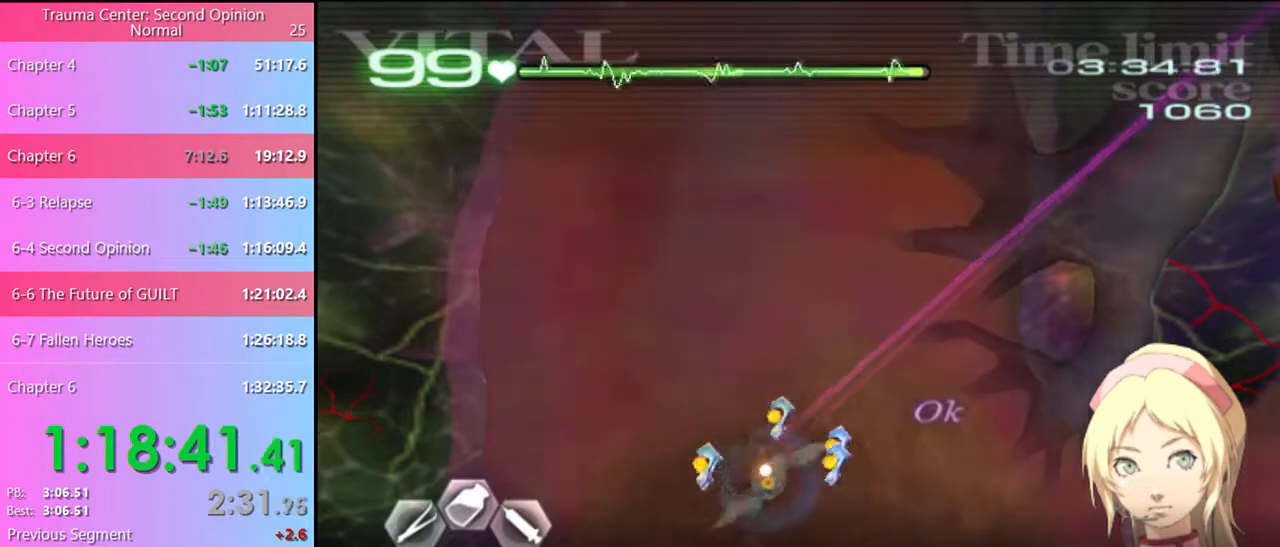
{"keys": [], "mouse": ["left"], "events": []}
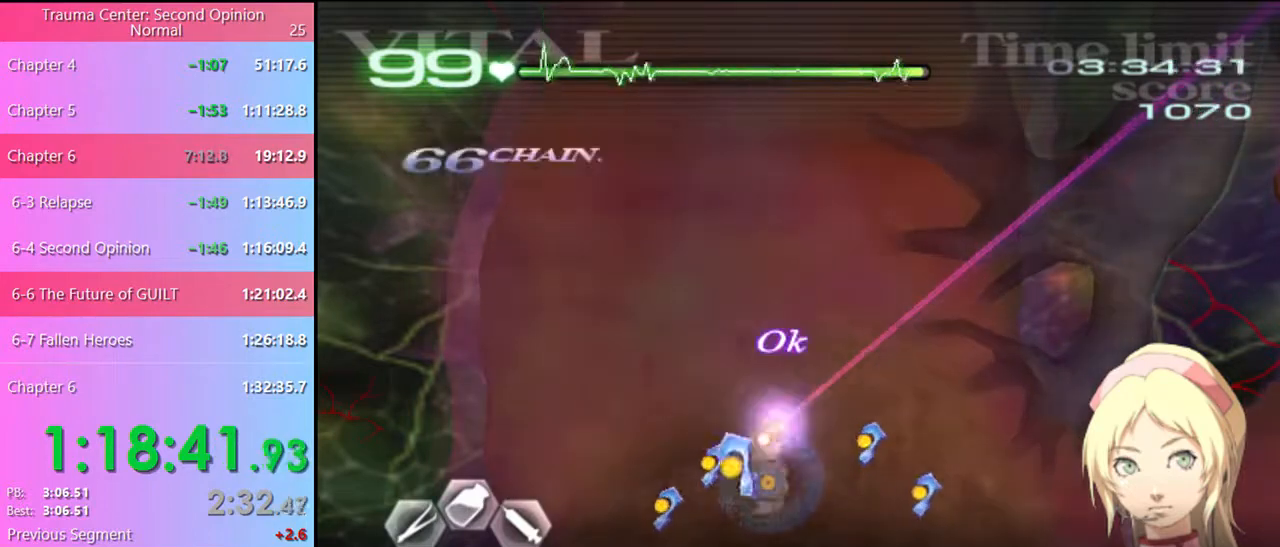
{"keys": [], "mouse": ["left"], "events": []}
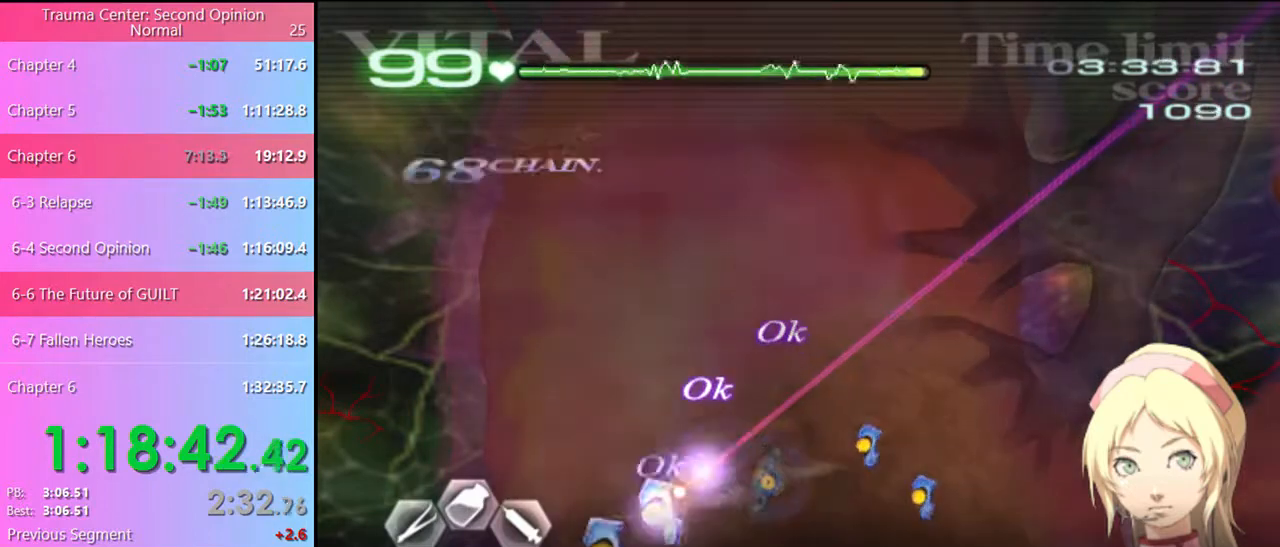
{"keys": [], "mouse": ["left"], "events": []}
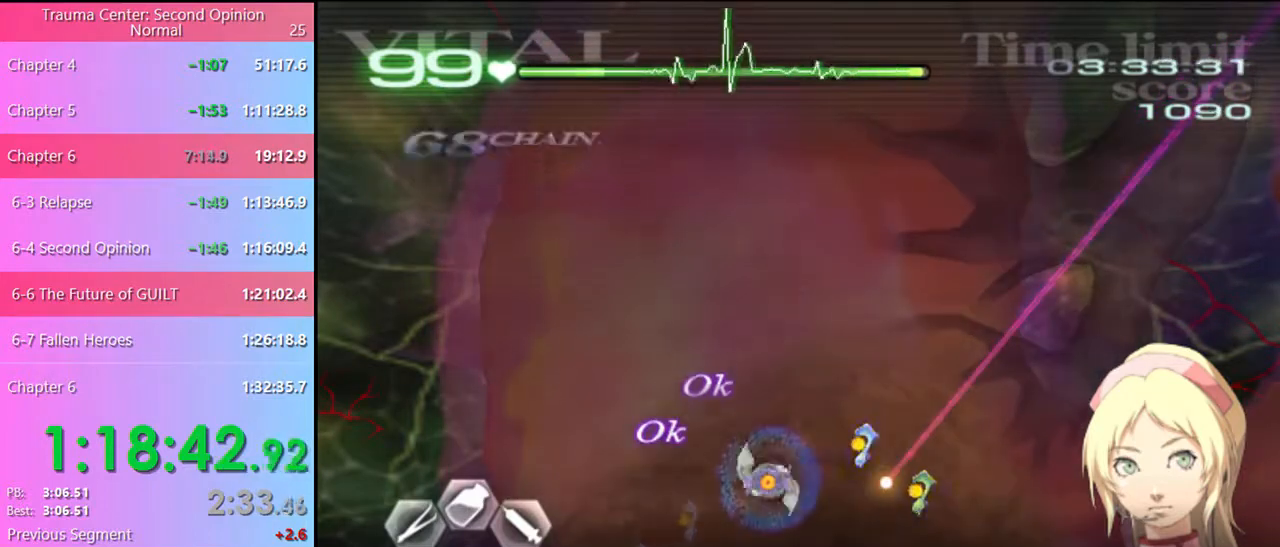
{"keys": [], "mouse": ["left"], "events": []}
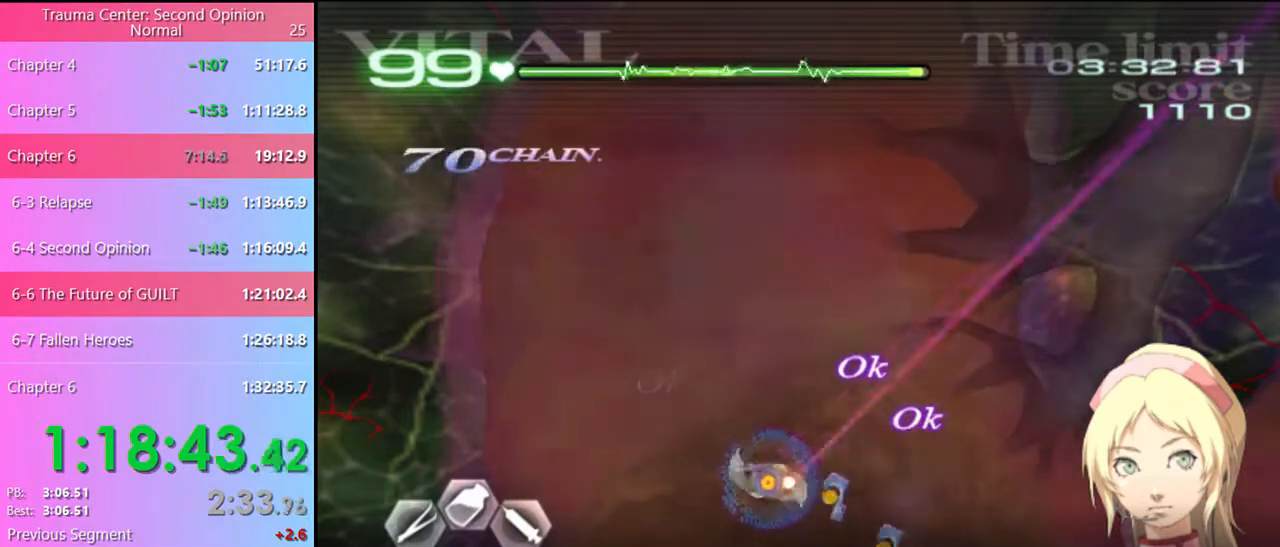
{"keys": [], "mouse": ["left"], "events": []}
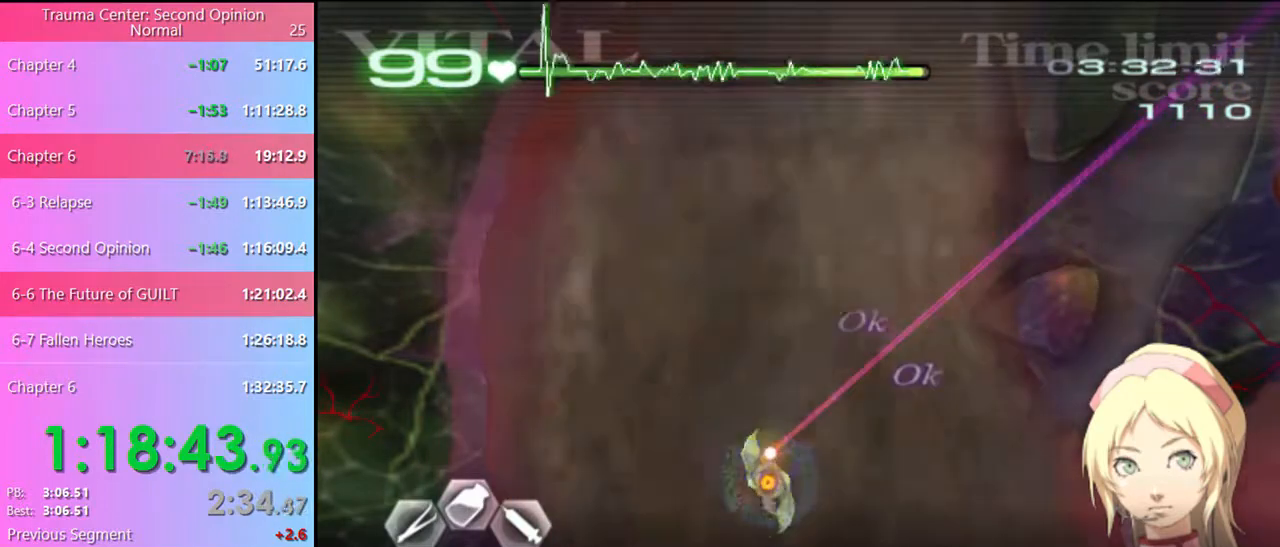
{"keys": [], "mouse": ["left"], "events": []}
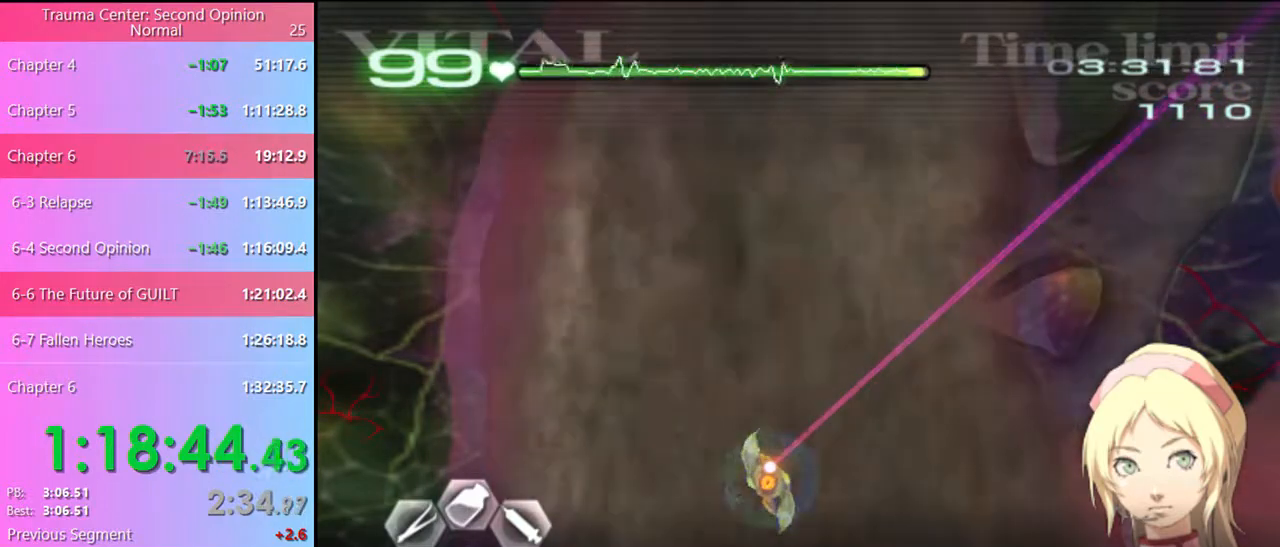
{"keys": [], "mouse": ["left"], "events": []}
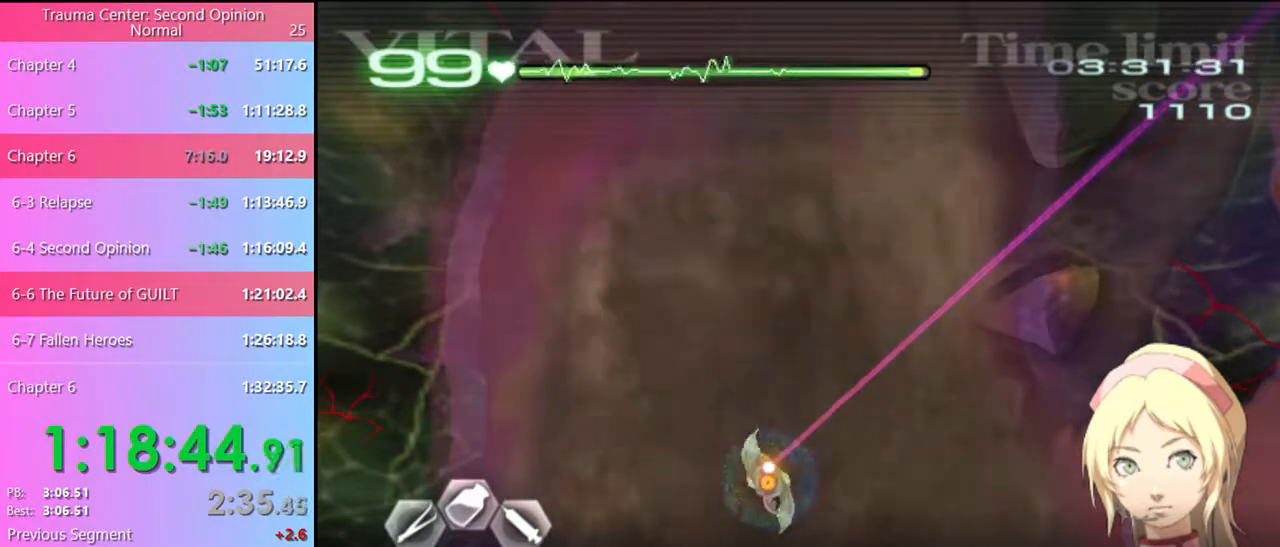
{"keys": [], "mouse": ["left"], "events": []}
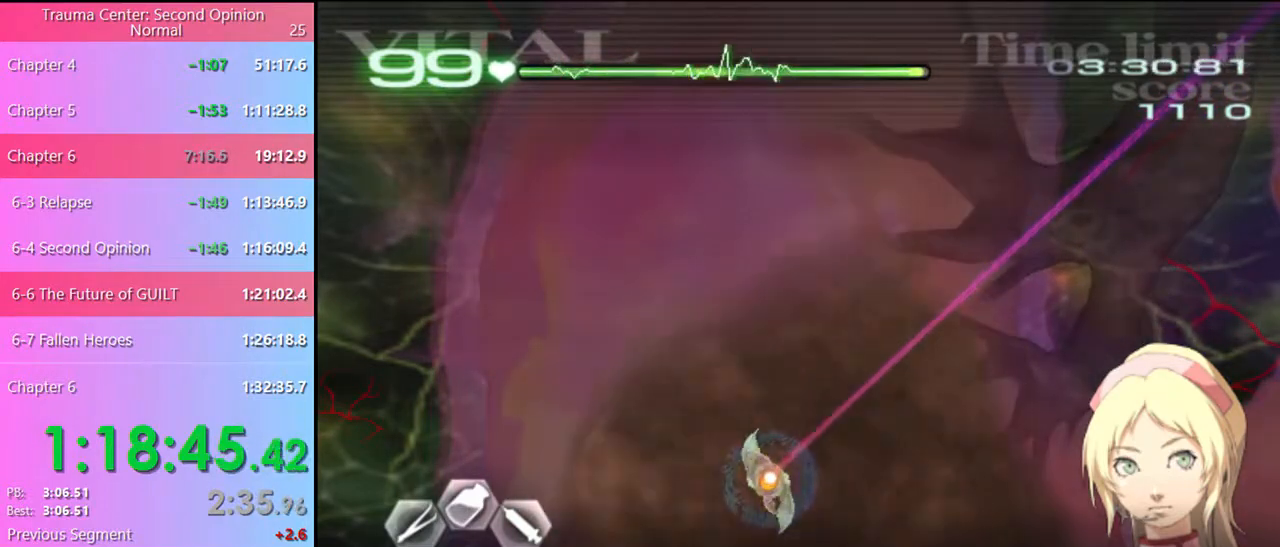
{"keys": [], "mouse": ["left"], "events": []}
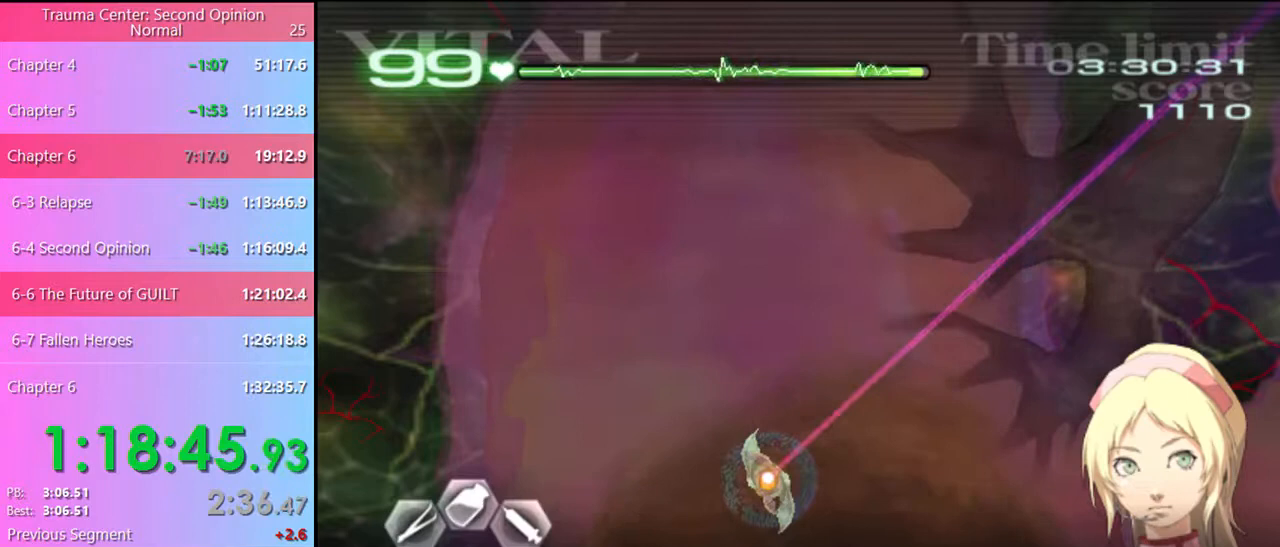
{"keys": [], "mouse": ["left"], "events": []}
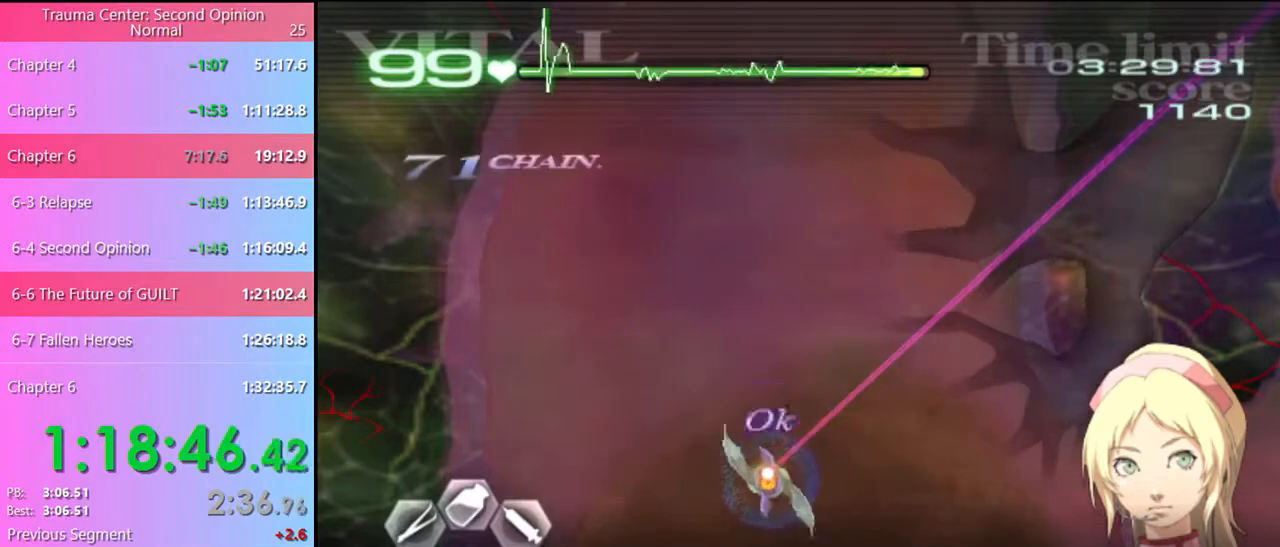
{"keys": [], "mouse": ["left"], "events": []}
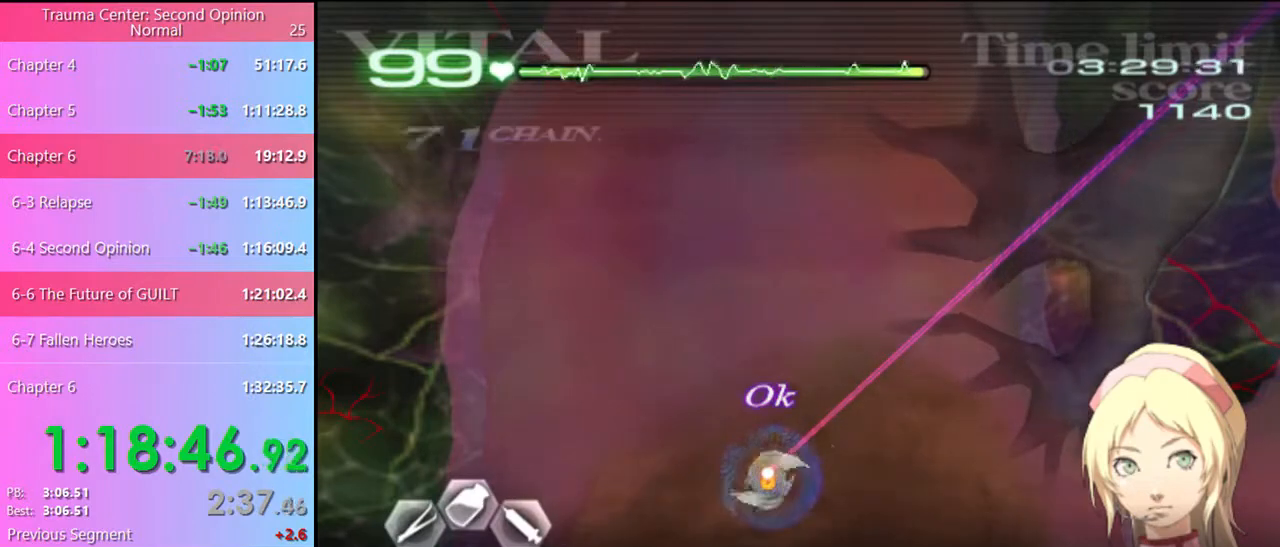
{"keys": [], "mouse": ["left"], "events": []}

# WORK TO BE COMPLETED
The preceding entries should be duplicated word for word; no picture belongs in the copy.

# RESPONSE FOR THIS EXERCISE
{"keys": [], "mouse": ["left"], "events": []}
{"keys": [], "mouse": ["left"], "events": []}
{"keys": [], "mouse": ["left"], "events": []}
{"keys": [], "mouse": ["left"], "events": []}
{"keys": [], "mouse": ["left"], "events": []}
{"keys": [], "mouse": ["left"], "events": []}
{"keys": [], "mouse": ["left"], "events": []}
{"keys": [], "mouse": ["left"], "events": []}
{"keys": [], "mouse": ["left"], "events": []}
{"keys": [], "mouse": ["left"], "events": []}
{"keys": [], "mouse": ["left"], "events": []}
{"keys": [], "mouse": ["left"], "events": []}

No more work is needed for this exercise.